#### What you have to do
Work through the entries below and show every line in which "videos" is found.

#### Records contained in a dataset
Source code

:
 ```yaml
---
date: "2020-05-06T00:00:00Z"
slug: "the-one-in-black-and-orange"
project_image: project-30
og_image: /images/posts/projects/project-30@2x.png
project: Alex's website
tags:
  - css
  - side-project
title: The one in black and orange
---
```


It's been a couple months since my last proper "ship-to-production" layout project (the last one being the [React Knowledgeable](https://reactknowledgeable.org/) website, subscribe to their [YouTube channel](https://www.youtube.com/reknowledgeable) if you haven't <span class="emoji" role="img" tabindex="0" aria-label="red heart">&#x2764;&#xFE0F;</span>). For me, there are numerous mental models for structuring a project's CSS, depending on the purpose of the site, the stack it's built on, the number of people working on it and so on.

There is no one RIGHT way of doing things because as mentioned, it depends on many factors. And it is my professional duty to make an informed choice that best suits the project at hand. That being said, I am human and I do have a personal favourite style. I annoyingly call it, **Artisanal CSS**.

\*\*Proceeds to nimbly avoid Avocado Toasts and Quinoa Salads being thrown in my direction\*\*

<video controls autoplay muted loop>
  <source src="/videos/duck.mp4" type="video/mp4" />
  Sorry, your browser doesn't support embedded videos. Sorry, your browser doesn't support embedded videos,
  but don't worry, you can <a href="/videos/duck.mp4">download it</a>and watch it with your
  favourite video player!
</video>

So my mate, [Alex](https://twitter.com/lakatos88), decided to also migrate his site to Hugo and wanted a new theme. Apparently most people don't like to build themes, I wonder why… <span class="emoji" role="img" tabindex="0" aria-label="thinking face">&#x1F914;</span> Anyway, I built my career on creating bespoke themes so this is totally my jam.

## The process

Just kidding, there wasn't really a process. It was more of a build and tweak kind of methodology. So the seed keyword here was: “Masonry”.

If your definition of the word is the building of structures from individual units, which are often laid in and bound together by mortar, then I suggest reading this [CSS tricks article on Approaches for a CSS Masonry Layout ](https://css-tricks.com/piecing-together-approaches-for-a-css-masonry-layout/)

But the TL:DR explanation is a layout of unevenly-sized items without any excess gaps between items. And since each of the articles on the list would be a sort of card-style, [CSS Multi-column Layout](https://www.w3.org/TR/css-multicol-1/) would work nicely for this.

#### Answer
  <source src="/videos/duck.mp4" type="video/mp4" />
  Sorry, your browser doesn't support embedded videos. Sorry, your browser doesn't support embedded videos,
  but don't worry, you can <a href="/videos/duck.mp4">download it</a>and watch it with your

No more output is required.